Un titre évocateur, qui interpelle, forcément: Féros. Et pourtant une allure si sobre : lettres rouges comme tracées à main levée au pinceau, sur une couverture mordorée comme pourrait l’être un déshabillé. Mais cette sage apparence est trompeuse et fait contraste avec un contenu qui nous conduit aux frontières troubles de l’érotisme. Annuel et lié à l’Institut Supérieur des Beaux-Arts de Besançon, où vivent les deux co-fondateurs, Florence Andoka et Clément Gagliano, ce cahier aborde la question du désir et de la sexualité – des sexualités –, sans paillettes ni pincettes.
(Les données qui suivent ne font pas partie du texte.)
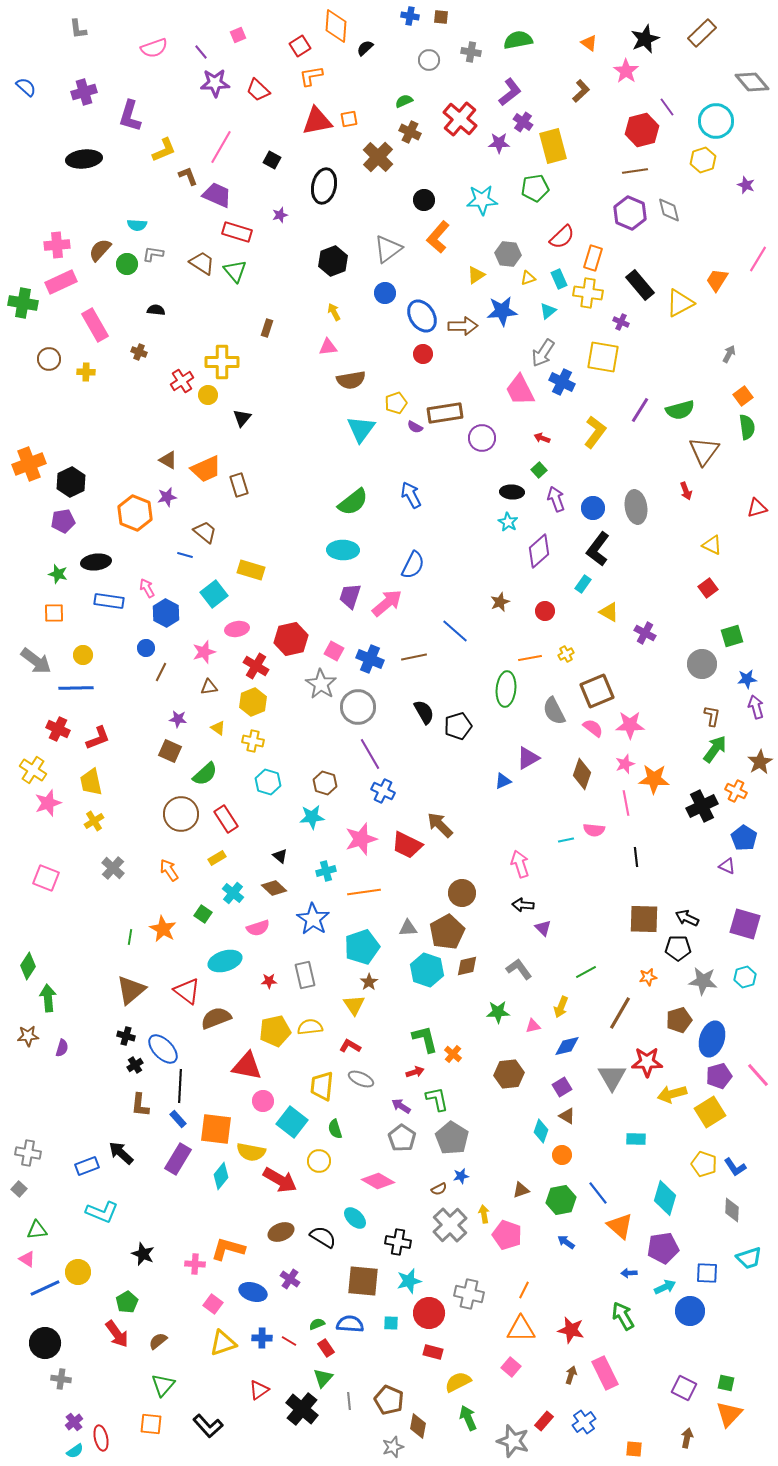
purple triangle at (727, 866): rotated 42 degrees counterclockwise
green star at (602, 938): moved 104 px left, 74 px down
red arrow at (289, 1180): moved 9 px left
Comprenez que ce projet éditorial s’écarte de cette démarche esthétisante que l’on peut voir diversement déclinée dans Edwarda, Irène ou L’Imparfaite, récentes revues artistico-érotiques sans doute plus stylisées mais moins radicales. Féros, elle, se veut plus crue. Ou comment la création fait fond sur la pulsion ; disons qu’Éros est ici plus lunaire que solaire. Cela donne un ensemble des plus hétérogènes, où l’écrit (sans doute le nom de Catherine Robbe-Grillet est-il le plus connu du sommaire) répond à l’image. Polymorphe, proliférante, l’image : dessins (Clara Citron, Cendres Lavy, Mirka Lugosi), encres de Chine (Apollonia Saintclair), huiles (Lise Stoufflet), captations vidéos (Julien Salaud), collages (Amanda Wieczorek), photographies (Paul Kooiker) et même, plus surprenants, des travaux qui utilisent des moyens d’expression comme la céramique (Luce de Tetis) ou la broderie (Cath Orain), etc. ; oui, multiples sont ici les représentations du désir à l’œuvre, « empreintes de nos pratiques sensibles », pour citer Gagliano. Qu’il se donne sur le mode de l’excès ou de la sensualité, du trash ou du kitsch, du carnavalesque ou de l’onirisme, le désir prend corps, à chaque fois rejoué, à chaque page rebattu comme un jeu de cartes.